Page last updated at 13:07 GMT, Friday, 18 September 2009 14:07 UK

Pupils drawn into name-change row

David Funston
David Funston is the principal of Lisneal College

Pupils at a secondary school in Londonderry have been asked to sign a letter opposing moves to change the city's official name to Derry.

Parents of pupils at Lisneal College received the letter from the principal, David Funston, a week ago.

He said he had been asked to distribute an attached letter opposing the name-change which students could sign and forward to Derry City Council.

Completion of the letters was "entirely voluntary", Mr Funston said.

A parent of a Catholic pupil at the school, who did not want to be named, told the Derry Journal he was "furious", and the letter had left Catholic children at Lisneal "isolated".

"It's absolutely outrageous that children should be dragged into this debate.

"You would have thought that schools would adopt a neutral stance on such issues.

"And yet here was my child being very publicly asked to sign up to an issue that is overtly political and, dare I say it, sectarian."

I am very worried that the proposal to change the name of the city is aimed at removing all signs of Protestant identity from the city
Extract from the letter to be sent to Derry City Council

Former mayor of Derry Mildred Garfield is a member of the Loyalist Action Committee, which was responsible for the letter.

"I wasn't aware that there were Catholic children attending Lisneal.

"I thought Lisneal College was a totally Protestant school.

"I take the point that maybe the nationalist children did feel intimidated, but if their parents didn't want their children to sign it, they didn't have to sign it," she said.

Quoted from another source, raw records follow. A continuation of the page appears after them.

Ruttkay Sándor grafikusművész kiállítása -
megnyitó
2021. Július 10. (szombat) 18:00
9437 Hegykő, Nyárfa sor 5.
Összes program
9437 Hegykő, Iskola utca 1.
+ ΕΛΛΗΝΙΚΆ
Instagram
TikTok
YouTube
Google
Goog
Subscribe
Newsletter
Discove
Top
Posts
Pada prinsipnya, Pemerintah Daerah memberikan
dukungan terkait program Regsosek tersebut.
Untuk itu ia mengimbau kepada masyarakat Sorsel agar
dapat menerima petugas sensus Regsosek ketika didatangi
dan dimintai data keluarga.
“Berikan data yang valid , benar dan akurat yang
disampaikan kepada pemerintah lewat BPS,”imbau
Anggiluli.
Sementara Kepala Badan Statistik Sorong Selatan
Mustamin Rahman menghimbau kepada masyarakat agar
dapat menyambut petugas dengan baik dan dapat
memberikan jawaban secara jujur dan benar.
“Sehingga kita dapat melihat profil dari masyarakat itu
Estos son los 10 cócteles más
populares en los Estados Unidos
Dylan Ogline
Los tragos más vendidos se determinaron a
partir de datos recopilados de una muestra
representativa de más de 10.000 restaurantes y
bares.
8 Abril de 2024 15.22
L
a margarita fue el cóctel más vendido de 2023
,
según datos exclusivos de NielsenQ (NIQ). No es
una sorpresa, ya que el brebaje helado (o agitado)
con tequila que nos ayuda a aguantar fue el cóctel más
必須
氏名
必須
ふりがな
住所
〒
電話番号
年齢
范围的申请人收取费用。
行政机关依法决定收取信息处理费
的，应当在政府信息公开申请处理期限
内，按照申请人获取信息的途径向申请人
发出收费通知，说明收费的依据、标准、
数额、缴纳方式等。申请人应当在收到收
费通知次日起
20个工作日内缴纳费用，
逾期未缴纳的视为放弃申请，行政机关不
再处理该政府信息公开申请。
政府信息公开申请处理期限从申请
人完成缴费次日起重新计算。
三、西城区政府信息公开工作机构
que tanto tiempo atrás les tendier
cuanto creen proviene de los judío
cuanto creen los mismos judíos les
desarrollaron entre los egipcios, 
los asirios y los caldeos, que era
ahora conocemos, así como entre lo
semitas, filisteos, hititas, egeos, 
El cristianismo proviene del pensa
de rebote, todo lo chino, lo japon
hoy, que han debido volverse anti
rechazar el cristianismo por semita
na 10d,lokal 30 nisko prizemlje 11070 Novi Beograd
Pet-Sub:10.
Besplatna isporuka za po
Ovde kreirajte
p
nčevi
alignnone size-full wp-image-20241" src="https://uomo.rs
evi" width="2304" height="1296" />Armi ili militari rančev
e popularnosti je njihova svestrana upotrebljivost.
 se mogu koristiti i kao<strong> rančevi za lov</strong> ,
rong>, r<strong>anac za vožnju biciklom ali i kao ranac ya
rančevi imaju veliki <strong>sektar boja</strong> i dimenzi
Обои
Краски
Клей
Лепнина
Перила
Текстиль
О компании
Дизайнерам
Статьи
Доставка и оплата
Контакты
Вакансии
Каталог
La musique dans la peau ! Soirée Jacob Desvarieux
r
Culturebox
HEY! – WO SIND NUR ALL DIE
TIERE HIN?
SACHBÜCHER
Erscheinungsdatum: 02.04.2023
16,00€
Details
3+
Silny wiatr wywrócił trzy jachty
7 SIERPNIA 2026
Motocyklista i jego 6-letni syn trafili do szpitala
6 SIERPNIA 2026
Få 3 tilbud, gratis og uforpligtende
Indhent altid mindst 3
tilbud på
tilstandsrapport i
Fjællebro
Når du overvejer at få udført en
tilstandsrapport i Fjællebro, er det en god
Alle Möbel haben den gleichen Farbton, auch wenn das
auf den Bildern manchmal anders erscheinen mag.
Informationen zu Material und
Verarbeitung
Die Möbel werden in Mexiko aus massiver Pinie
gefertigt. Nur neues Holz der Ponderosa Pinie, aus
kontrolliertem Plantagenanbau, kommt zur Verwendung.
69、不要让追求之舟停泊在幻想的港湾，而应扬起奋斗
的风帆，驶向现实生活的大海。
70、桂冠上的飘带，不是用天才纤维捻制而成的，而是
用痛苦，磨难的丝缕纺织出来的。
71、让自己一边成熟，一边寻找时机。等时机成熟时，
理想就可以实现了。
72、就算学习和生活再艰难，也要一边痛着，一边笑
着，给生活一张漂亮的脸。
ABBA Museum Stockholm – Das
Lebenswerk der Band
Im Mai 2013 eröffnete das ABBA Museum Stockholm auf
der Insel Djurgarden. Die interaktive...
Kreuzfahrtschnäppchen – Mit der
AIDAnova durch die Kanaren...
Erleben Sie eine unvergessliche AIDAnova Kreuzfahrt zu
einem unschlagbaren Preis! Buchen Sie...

DUP councillor and East Londonderry MP, Gregory Campbell, defended the school's decision to send the letter.

"The children weren't dragged into it.

"This was an issue of the school being approached and merely acting as a conduit.

"I think the letter from the principal was very clear, this was a voluntary thing, and if people didn't wish to do it they could simply decline to do it.

"There may have been one or two who didn't, but I know that the vast majority in the unionist community responded, and we will see if the same amount of publicity is given to the overall issue.

"I think this is a contrived controversy," he said.

'Protestant identity'

The letter which pupils were invited to sign was addressed to the Council's solicitor, Damien McMahon.

It stated that the signatory was "totally against the name change".

"As a young person living in this city I am very worried that the proposal to change the name of the city is aimed at removing all signs of Protestant identity from the city," the letter read.

"It impacts on my political and cultural beliefs and I believe that it shows a lack of respect or tolerance for these beliefs.

"Through school and youth activities we have been encouraged to explore relationships across the community divides but it will be extremely difficult to continue to have any belief in the value of this work if this change goes through as I feel, as a young person, that my viewpoint is being ignored and is falling on deaf ears."